The piano used on the Berg in 1974 was not in as good a state of repair as the one used in 1972 for the Webern and Boulez; it clinks, tinks, and hiccups its way through Berg's "Op. 1 Piano Sonata," a work partly defined to many ears by the way Glenn Gould once played it. It is kind of a shame Biret hasn't revisited the Berg sonata in her later recording schedule, as she seems unable here to imbue the piece with the richly romantic style of delivery that suits it best, something that proves a challenge to Biret at age 21 that would not have been an issue at all when she was 41. However, Biret's youthful vigor and precision prove perfect for Anton Webern's typically tiny and aphoristic "Variations, Op. 27"; just listen to the care with which she takes the first movement gestures that combine staccato notes with sustained ones.

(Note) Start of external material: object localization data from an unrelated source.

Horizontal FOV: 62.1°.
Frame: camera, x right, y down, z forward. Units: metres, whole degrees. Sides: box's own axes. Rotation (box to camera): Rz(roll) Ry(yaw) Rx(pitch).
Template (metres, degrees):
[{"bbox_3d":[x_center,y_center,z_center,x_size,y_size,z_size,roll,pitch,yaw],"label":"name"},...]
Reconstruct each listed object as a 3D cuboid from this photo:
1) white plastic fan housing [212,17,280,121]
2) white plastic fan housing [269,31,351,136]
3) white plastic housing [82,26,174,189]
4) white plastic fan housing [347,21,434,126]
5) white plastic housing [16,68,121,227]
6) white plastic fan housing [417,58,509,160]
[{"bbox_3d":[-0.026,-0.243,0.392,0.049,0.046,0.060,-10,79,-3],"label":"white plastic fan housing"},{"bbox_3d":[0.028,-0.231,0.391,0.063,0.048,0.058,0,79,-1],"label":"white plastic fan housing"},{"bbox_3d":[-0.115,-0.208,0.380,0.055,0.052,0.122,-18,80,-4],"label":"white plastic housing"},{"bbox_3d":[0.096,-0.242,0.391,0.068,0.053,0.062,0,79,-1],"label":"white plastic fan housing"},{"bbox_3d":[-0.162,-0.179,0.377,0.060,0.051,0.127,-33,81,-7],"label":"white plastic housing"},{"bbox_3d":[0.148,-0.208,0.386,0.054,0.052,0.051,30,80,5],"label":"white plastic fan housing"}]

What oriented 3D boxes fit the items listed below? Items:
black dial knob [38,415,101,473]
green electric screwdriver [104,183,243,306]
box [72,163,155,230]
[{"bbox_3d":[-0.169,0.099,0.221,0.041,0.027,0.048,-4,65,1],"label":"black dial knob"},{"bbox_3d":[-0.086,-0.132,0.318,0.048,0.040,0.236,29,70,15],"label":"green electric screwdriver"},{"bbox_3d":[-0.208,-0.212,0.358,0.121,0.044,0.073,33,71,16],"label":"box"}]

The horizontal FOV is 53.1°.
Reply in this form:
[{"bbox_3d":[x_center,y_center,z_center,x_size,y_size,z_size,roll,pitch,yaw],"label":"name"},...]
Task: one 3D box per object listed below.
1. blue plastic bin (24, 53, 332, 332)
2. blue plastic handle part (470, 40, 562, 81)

In Boulez's "Piano Sonata No. 2," Biret's strongest competition -- other than Maurizio Pollini -- is herself, as she recorded the entire cycle of Boulez piano sonatas for Naxos in 1995 on a disc that was widely praised and was the winner of numerous recording awards. Actually, side by side the two interpretations are a draw. What she brings in aggression and raw, nervy energy in 1972 she counterbalances with precision and a clearly defined sense of overall form in 1995, and both approaches work well with this piece.

The 1972 Finnadar Webern/Boulez album was a milestone entry both for Biret and recordings of contemporary music; that alone should be enough to persuade seasoned contemporary music fans to come to this table. However, its reappearance on the market -- no matter how welcome -- should not be taken as a substitute for her later Boulez sonatas recording; that, too, is a milestone, and really both recordings should be appreciated.